In a millennia when apes rules the Earth, it is quite likely their museums will display copies of Your Highness to memorialize the nadir of cinema during the time of the beast Man.
So awful is this waste of celluloid and so misbegotten is its premise that it is barely conceivable that real studios spent real money on it, or that real actors with real careers (and presumably real agents) waste months out of their professional lives participating in this dumpster fire of a film.
Your Highness is The Princess Bride if it was remade by Russ Meyer, and it’s not nearly that appealing. That the writers and director of this wretched rubbish all met while attending the North Carolina School of the Arts only adds local insult to injurious calamity.
Thadeous (Danny McBride) is an indolent, cowardly prince overshadowed by his young brother, the fabulous Prince Fabious (James Franco). When an evil sorcerer named Leezar (Justin Theroux) and his bevy of plasma-spewing witches kidnap Belladonna (Zooey Deschanel? Not you, too…), Fabious’ virginal bride, the two brothers embark on a quest to rescue Belladonna and save the kingdom from Leezar’s wicked plan.
What might that be, you ask? Well, it involves ravishing Belladonna the night two moons align in hopes that she will spawn a dragon that Leezar will use to conquer the world. Moreover, at the point of penetration, the witches cast a spell on Belladonna that makes her welcome Leezar’s impending penetration. Because, you know, rape is so hilarious.

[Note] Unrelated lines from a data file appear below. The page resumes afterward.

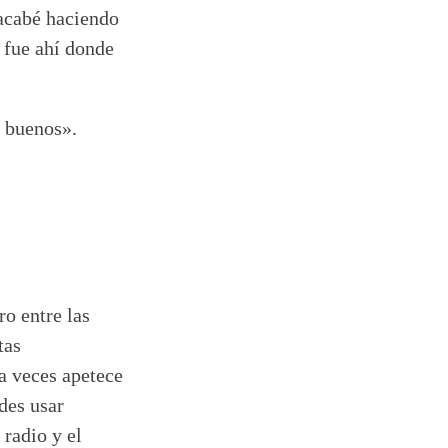
 acabé haciendo
 fue ahí donde
s buenos».
o entre las
tas
a veces apetece
des usar
 radio y el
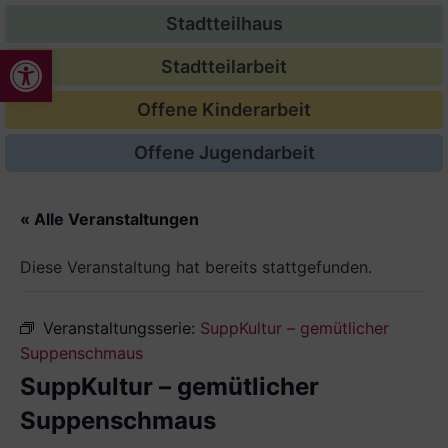
Stadtteilhaus
Werkzeugleiste öffnen
Stadtteilarbeit
Offene Kinderarbeit
Offene Jugendarbeit
« Alle Veranstaltungen
Diese Veranstaltung hat bereits stattgefunden.
Veranstaltungsserie:
SuppKultur – gemütlicher
Suppenschmaus
SuppKultur – gemütlicher
Suppenschmaus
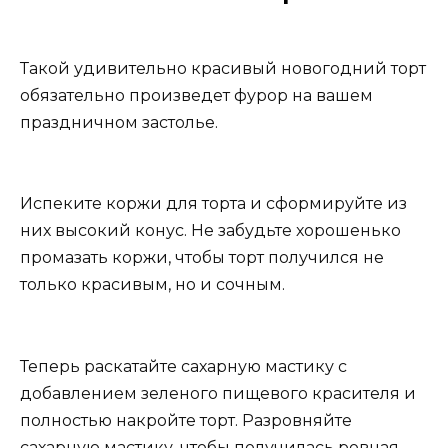
Такой удивительно красивый новогодний торт
обязательно произведет фурор на вашем
праздничном застолье.
Испеките коржи для торта и сформируйте из
них высокий конус. Не забудьте хорошенько
промазать коржи, чтобы торт получился не
только красивым, но и сочным.
Теперь раскатайте сахарную мастику с
добавлением зеленого пищевого красителя и
полностью накройте торт. Разровняйте
сахарную мастику, чтобы получилась ровная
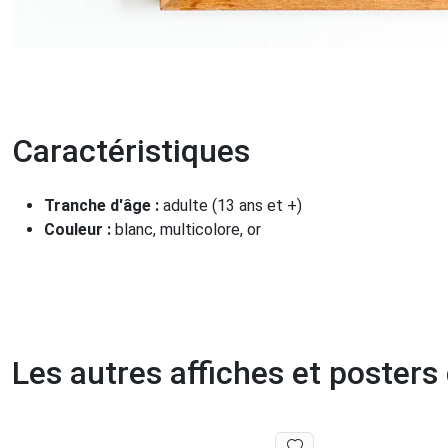
Caractéristiques
Tranche d'âge :
adulte (13 ans et +)
Couleur :
blanc, multicolore, or
Les autres affiches et posters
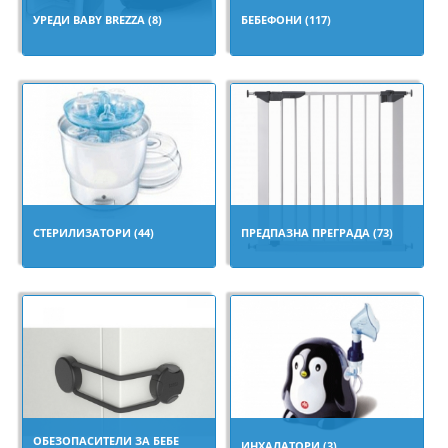
УРЕДИ BABY BREZZA (8)
БЕБЕФОНИ (117)
СТЕРИЛИЗАТОРИ (44)
ПРЕДПАЗНА ПРЕГРАДА (73)
ОБЕЗОПАСИТЕЛИ ЗА БЕБЕ
ИНХАЛАТОРИ (3)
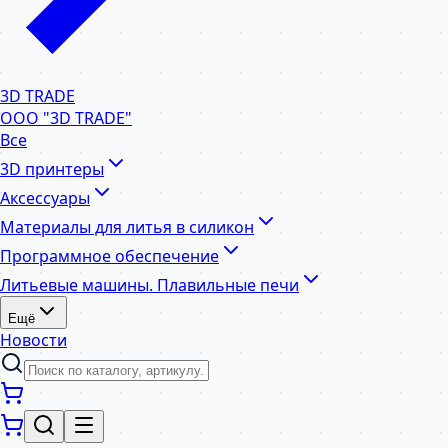
3D TRADE
ООО "3D TRADE"
Все
3D принтеры
Аксессуары
Материалы для литья в силикон
Программное обеспечение
Литьевые машины. Плавильные печи
Ещё
Новости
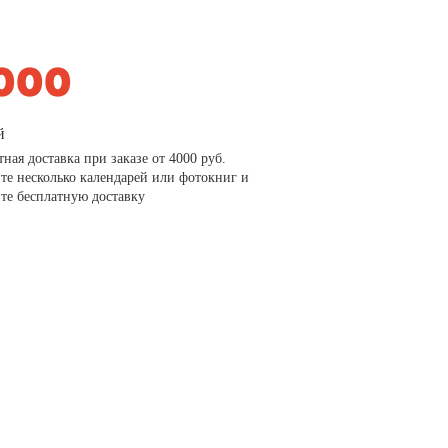
й
тная доставка при заказе от 4000 руб.
те несколько календарей или фотокниг и
те бесплатную доставку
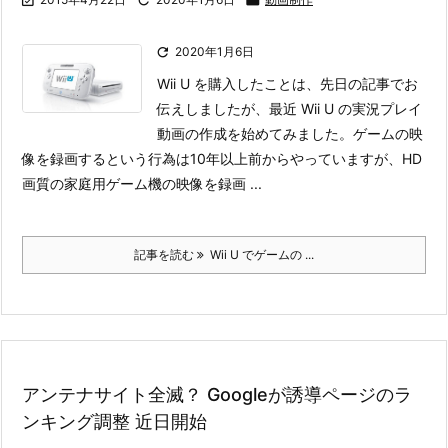

2020年1月6日
Wii U を購入したことは、先日の記事でお
伝えしましたが、最近 Wii U の実況プレイ
動画の作成を始めてみました。
ゲームの映
像を録画するという行為は10年以上前からやっていますが、HD
画質の家庭用ゲーム機の映像を録画 ...
記事を読む
Wii U でゲームの ...
アンテナサイト全滅？ Googleが誘導ページのラ
ンキング調整 近日開始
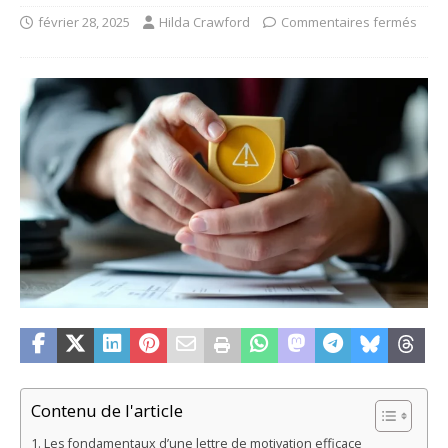
février 28, 2025
Hilda Crawford
Commentaires fermés
Contenu de l'article
Les fondamentaux d’une lettre de motivation efficace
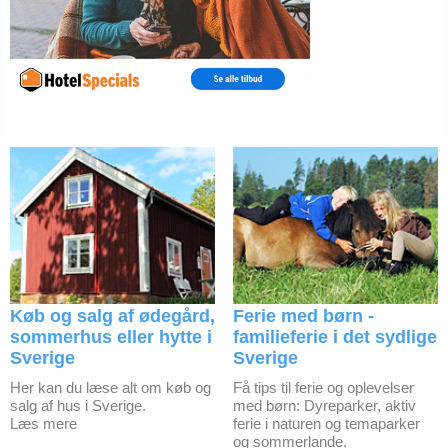
Køb og salg af ødegård,
Ferie med børn -
sommerhus eller hytte i
familieferie i det sydlige
Sverige
Sverige
Her kan du læse alt om køb og
Få tips til ferie og oplevelser
salg af hus i Sverige.
med børn: Dyreparker, aktiv
Læs mere
ferie i naturen og temaparker
og sommerlande.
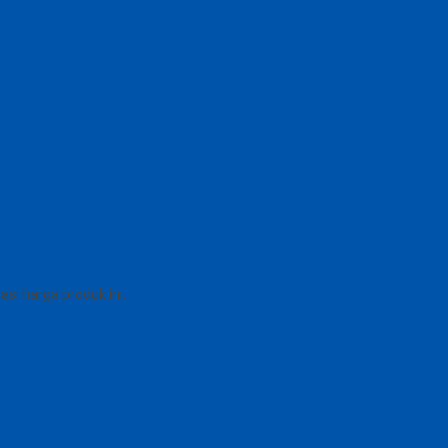
i harga produk ini.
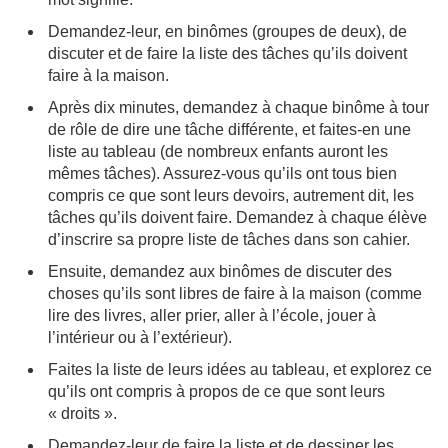
Demandez-leur, en binômes (groupes de deux), de
discuter et de faire la liste des tâches qu’ils doivent
faire à la maison.
Après dix minutes, demandez à chaque binôme à tour
de rôle de dire une tâche différente, et faites-en une
liste au tableau (de nombreux enfants auront les
mêmes tâches). Assurez-vous qu’ils ont tous bien
compris ce que sont leurs devoirs, autrement dit, les
tâches qu’ils doivent faire. Demandez à chaque élève
d’inscrire sa propre liste de tâches dans son cahier.
Ensuite, demandez aux binômes de discuter des
choses qu’ils sont libres de faire à la maison (comme
lire des livres, aller prier, aller à l’école, jouer à
l’intérieur ou à l’extérieur).
Faites la liste de leurs idées au tableau, et explorez ce
qu’ils ont compris à propos de ce que sont leurs
« droits ».
Demandez-leur de faire la liste et de dessiner les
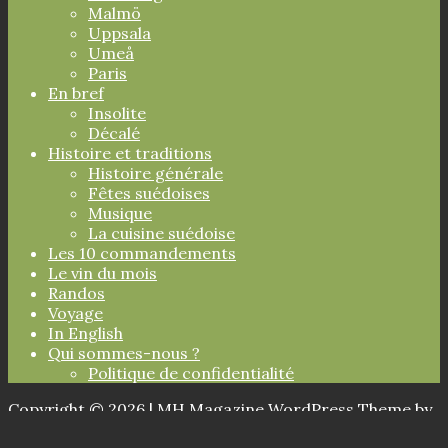
Malmö
Uppsala
Umeå
Paris
En bref
Insolite
Décalé
Histoire et traditions
Histoire générale
Fêtes suédoises
Musique
La cuisine suédoise
Les 10 commandements
Le vin du mois
Randos
Voyage
In English
Qui sommes-nous ?
Politique de confidentialité
Copyright © 2026 | MH Magazine WordPress Theme by
MH Themes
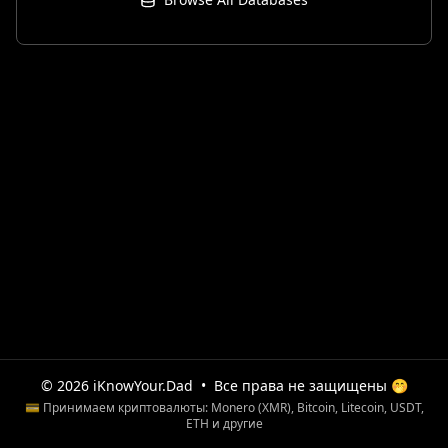
© 2026 iKnowYour.Dad
•
Все права не защищены 🤭
💳 Принимаем криптовалюты: Monero (XMR), Bitcoin, Litecoin, USDT,
ETH и другие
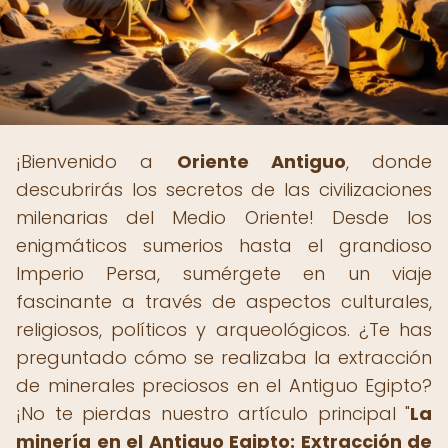
¡Bienvenido a
Oriente Antiguo
, donde
descubrirás los secretos de las civilizaciones
milenarias del Medio Oriente! Desde los
enigmáticos sumerios hasta el grandioso
Imperio Persa, sumérgete en un viaje
fascinante a través de aspectos culturales,
religiosos, políticos y arqueológicos. ¿Te has
preguntado cómo se realizaba la extracción
de minerales preciosos en el Antiguo Egipto?
¡No te pierdas nuestro artículo principal "
La
minería en el Antiguo Egipto: Extracción de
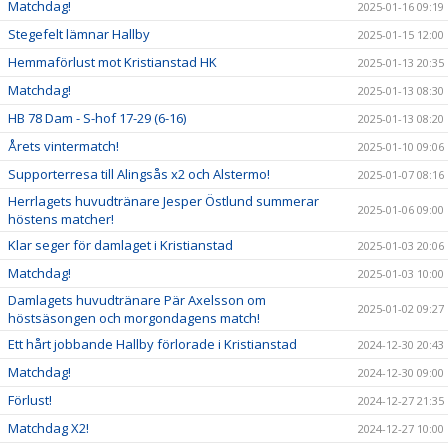
Matchdag!
2025-01-16 09:19
Stegefelt lämnar Hallby
2025-01-15 12:00
Hemmaförlust mot Kristianstad HK
2025-01-13 20:35
Matchdag!
2025-01-13 08:30
HB 78 Dam - S-hof 17-29 (6-16)
2025-01-13 08:20
Årets vintermatch!
2025-01-10 09:06
Supporterresa till Alingsås x2 och Alstermo!
2025-01-07 08:16
Herrlagets huvudtränare Jesper Östlund summerar
2025-01-06 09:00
höstens matcher!
Klar seger för damlaget i Kristianstad
2025-01-03 20:06
Matchdag!
2025-01-03 10:00
Damlagets huvudtränare Pär Axelsson om
2025-01-02 09:27
höstsäsongen och morgondagens match!
Ett hårt jobbande Hallby förlorade i Kristianstad
2024-12-30 20:43
Matchdag!
2024-12-30 09:00
Förlust!
2024-12-27 21:35
Matchdag X2!
2024-12-27 10:00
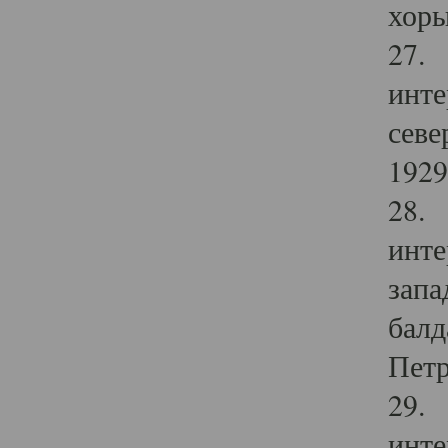
хоры
27. 
инте
севе
1929 
28. 
инте
запа
балд
Петр
29. 
инте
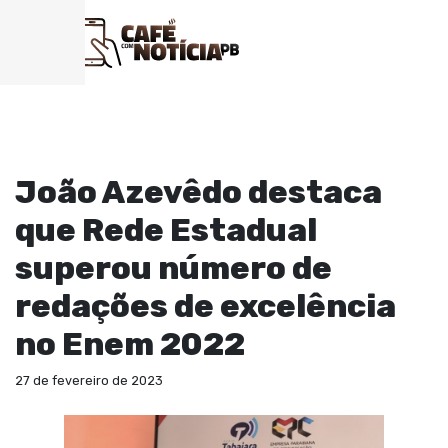
EDUCAÇÃO
João Azevêdo destaca
que Rede Estadual
superou número de
redações de excelência
no Enem 2022
27 de fevereiro de 2023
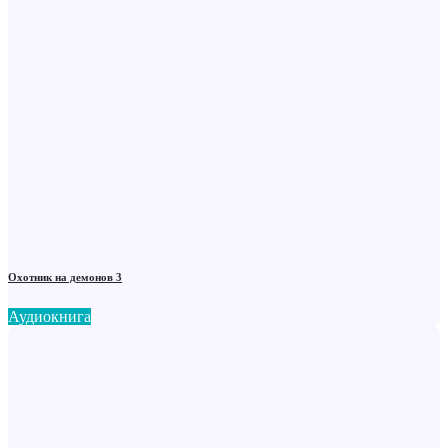
Охотник на демонов 3
Аудиокнига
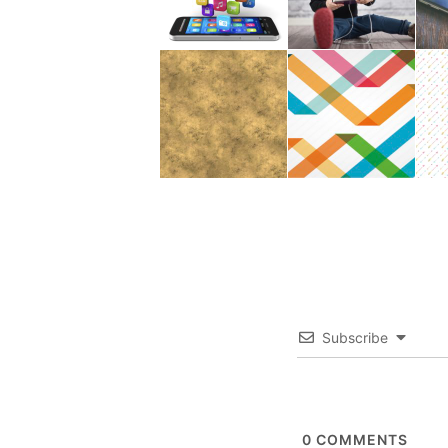
Subscribe
0
COMMENTS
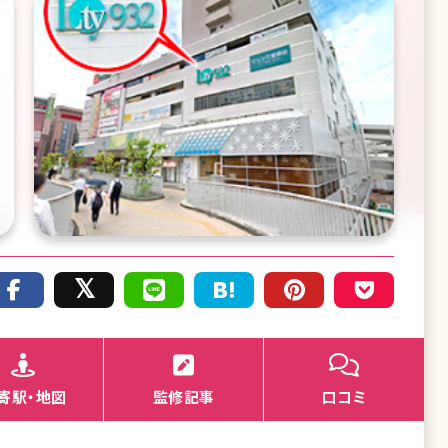
寄駅・地図
監修記事
口コミ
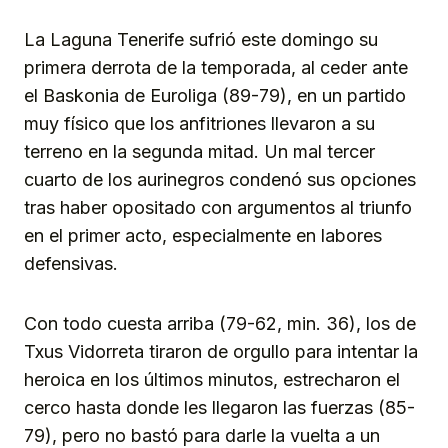
La Laguna Tenerife sufrió este domingo su
primera derrota de la temporada, al ceder ante
el Baskonia de Euroliga (89-79), en un partido
muy físico que los anfitriones llevaron a su
terreno en la segunda mitad. Un mal tercer
cuarto de los aurinegros condenó sus opciones
tras haber opositado con argumentos al triunfo
en el primer acto, especialmente en labores
defensivas.
Con todo cuesta arriba (79-62, min. 36), los de
Txus Vidorreta tiraron de orgullo para intentar la
heroica en los últimos minutos, estrecharon el
cerco hasta donde les llegaron las fuerzas (85-
79), pero no bastó para darle la vuelta a un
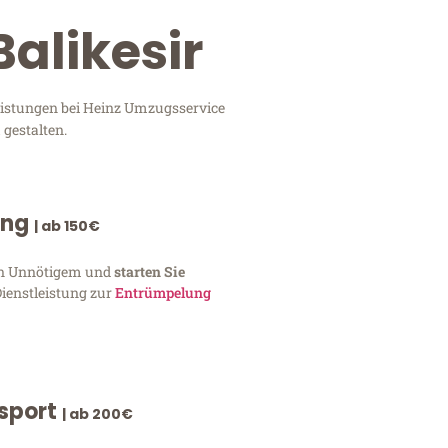
Balikesir
leistungen bei Heinz Umzugsservice
 gestalten.
ung
| ab 150€
von Unnötigem und
starten Sie
Dienstleistung zur
Entrümpelung
nsport
| ab 200€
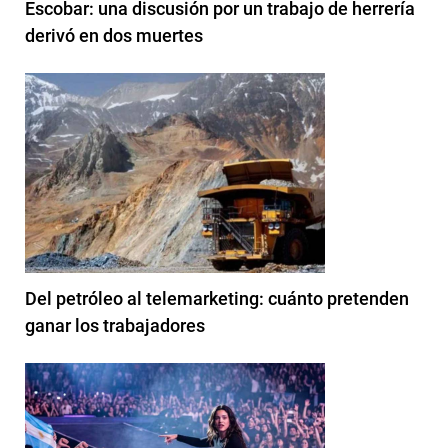
Escobar: una discusión por un trabajo de herrería
derivó en dos muertes
Del petróleo al telemarketing: cuánto pretenden
ganar los trabajadores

Along the way, Thadeous and Fabious seek the counsel of a pedophilic, Yoda-like mystic that requires sexual satisfaction in exchange for his assistance. They’re captured by a grotesque forest warlord and his harem of half-naked henchwomen. And, an aroused Minotaur almost goes Deliverance on Thadeous’ man-servant until the prince detaches the creature’s genitalia and wears it as a spoil of victory.
Then there’s Isabel (Natalie Portman), a warrior princess whose own mission may or may not coincide with the princes’. Good for Portman that Your Highness did not drop before the Oscars or it would have been her Norbit.
Speaking of which, after his recent Oscar hosting misfire, this is Franco’s second utter failure of 2011. As for Danny McBride, well, you’re on 14 minutes and counting.
However, special scorn is due director David Gordon Green. His last comedy, Pineapple Express, was a mixed bag with more hits than misses. I hoped the film’s offbeat tone and popularity would rejuvenate Green’s standing as a director and give him the latitude to continue producing the critically acclaimed gems on which he founded his career, such as George Washington and All the Real Girls.
Instead, Green and co-writers/snooty film-school buddies McBride and Ben Best lace their repugnant plot with a nonstop barrage of vulgarities and other assorted scatology that is offensive chiefly because it is so unfunny. The 40th F-bomb heard in a Medieval milieu isn’t as amusing as the third or fourth.
Your Highness proves one of two things. Either Green has completely sold his soul to the Hollywood money machine such that he now willingly generates tripe over which he has no creative care or control, or he is so embittered over the commercial demise of his indie upbringing that he is now covertly sabotaging the movie industry from the inside out. Either way, shame on him.